Figuring Out State and Federal Unemployment Taxes

  1. Keep in mind that unemployment tax is paid for by employers. In most states, just the employer pays the unemployment tax. This system, however, combines a federal unemployment tax system with a state program.[9]
    • Pay your state unemployment tax first. Your company can take a credit on your federal unemployment tax if you've already paid the state unemployment tax.
    • The 2017 federal unemployment tax is 6% of the first $7,000 you pay in wages to an employee.
    • If you've paid state unemployment taxes, you can take a credit of up to 5.4% on the federal calculation. If you take the full credit, the federal tax would decline to 0.6% of the first $7,000 in wages paid.
  2. Find the state guidelines for each of your employees. Each state has different tax rules, so you'll need to find the proper tax information for your employees. If you have employees in multiple states, each one is governed by a separate set of state tax laws.[10]

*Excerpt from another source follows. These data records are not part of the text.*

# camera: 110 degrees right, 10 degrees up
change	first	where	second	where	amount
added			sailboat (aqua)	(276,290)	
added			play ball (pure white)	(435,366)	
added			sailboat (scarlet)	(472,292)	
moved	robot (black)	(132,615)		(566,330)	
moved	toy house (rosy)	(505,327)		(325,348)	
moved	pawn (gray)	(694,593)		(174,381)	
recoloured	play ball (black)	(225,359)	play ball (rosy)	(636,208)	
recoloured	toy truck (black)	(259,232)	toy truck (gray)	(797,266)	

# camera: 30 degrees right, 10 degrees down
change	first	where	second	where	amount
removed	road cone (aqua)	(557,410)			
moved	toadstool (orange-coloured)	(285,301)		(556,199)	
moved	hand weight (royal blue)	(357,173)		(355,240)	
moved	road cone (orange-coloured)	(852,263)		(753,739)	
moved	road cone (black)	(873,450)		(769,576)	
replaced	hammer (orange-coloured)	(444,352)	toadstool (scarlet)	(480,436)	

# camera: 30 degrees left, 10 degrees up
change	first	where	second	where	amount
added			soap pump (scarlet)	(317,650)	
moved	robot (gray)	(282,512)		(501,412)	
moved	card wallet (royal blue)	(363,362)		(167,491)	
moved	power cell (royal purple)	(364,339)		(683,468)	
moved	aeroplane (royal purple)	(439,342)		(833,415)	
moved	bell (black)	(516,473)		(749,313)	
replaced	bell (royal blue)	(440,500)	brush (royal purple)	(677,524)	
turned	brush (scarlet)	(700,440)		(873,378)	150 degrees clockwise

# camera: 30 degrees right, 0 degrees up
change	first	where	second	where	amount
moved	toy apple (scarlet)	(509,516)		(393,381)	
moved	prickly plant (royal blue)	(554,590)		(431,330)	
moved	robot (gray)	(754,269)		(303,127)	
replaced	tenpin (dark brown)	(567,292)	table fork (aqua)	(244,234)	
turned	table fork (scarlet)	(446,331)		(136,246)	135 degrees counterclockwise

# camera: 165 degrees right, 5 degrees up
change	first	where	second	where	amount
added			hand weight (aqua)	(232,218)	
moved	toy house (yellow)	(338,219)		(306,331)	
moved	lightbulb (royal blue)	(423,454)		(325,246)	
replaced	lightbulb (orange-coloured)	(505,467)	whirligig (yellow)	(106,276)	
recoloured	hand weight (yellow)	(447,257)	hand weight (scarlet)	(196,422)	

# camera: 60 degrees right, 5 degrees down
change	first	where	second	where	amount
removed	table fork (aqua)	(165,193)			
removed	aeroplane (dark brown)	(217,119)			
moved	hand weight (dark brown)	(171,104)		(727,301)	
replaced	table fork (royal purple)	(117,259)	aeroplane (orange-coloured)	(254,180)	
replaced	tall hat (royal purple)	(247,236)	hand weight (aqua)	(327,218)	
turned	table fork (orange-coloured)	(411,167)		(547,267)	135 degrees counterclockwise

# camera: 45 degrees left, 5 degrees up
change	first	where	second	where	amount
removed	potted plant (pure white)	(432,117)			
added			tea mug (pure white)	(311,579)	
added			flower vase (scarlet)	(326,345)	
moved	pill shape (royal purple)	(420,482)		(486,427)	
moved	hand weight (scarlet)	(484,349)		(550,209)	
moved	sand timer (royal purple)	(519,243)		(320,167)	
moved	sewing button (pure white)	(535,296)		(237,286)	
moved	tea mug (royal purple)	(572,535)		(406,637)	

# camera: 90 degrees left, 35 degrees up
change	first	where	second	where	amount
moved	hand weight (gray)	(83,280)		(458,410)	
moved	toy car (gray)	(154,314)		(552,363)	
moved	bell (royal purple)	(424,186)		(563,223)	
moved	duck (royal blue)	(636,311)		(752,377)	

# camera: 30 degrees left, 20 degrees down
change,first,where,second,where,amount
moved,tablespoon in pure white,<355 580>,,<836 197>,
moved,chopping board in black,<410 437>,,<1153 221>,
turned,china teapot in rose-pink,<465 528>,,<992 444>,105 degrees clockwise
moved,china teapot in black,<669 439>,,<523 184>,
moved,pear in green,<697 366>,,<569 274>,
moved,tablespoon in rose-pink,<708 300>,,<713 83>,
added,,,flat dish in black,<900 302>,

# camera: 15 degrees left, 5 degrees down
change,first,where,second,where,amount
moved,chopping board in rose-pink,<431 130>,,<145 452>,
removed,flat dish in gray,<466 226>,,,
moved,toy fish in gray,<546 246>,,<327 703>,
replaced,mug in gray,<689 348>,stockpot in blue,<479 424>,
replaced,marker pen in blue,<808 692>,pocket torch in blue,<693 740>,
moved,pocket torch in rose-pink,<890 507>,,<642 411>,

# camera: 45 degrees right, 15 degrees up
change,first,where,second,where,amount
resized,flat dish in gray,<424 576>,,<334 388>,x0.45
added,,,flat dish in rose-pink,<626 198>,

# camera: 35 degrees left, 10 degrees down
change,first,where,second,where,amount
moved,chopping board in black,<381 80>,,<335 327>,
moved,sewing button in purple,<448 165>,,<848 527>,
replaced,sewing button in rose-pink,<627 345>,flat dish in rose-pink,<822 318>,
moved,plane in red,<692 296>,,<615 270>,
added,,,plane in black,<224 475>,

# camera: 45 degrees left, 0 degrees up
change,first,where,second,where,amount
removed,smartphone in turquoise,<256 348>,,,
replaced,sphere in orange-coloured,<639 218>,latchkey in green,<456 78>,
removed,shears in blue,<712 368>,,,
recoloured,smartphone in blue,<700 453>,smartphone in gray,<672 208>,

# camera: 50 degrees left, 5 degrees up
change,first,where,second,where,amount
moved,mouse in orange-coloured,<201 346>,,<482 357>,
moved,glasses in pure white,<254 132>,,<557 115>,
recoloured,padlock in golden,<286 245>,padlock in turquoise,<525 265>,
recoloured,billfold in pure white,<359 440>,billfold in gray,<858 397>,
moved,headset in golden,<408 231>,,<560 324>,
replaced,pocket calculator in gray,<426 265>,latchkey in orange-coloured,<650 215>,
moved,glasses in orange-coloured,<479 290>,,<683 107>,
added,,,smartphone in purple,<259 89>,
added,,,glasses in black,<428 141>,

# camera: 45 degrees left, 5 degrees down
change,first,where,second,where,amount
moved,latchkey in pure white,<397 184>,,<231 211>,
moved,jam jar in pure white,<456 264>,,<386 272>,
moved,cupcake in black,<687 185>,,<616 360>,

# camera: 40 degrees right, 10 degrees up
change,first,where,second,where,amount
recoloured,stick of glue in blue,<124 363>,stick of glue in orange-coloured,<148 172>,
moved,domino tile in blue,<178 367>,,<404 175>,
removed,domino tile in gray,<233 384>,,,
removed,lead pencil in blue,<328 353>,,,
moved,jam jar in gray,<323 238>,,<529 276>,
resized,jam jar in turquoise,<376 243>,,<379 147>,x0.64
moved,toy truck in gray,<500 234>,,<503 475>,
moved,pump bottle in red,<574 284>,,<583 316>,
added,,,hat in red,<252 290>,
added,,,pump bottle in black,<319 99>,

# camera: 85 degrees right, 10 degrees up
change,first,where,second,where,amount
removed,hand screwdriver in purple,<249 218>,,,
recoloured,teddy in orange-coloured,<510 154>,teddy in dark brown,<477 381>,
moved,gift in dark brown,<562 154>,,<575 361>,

    • You can find the tax information through the state's Department of Revenue or Taxation.
    • Calculating state tax is very similar to calculating the federal tax. The tax rates, however, are different.
    • Be aware that not all states count the same wages as federal when calculating state tax. Make sure that you check the state rules when you’re processing taxes.
  3. Report and pay your tax withholdings. Each type of payroll tax uses a different tax form. You also will pay each type of tax through a different system. Consider hiring a payroll company to help you stay on top of this process.[11]
    • Accounting software is available to help you with these calculations. If you use software, make sure that the company sends you any necessary updates. As the tax law changes, the payroll tax software must be changed.
    • Most of the taxing authorities allow you to pay taxes electronically. Many of the required tax forms can be completed online.
    • A payroll company can take your employee data and make the necessary payroll calculations. They can also set up a system to pay each worker electronically. The payroll company will update their software for changes in the tax code.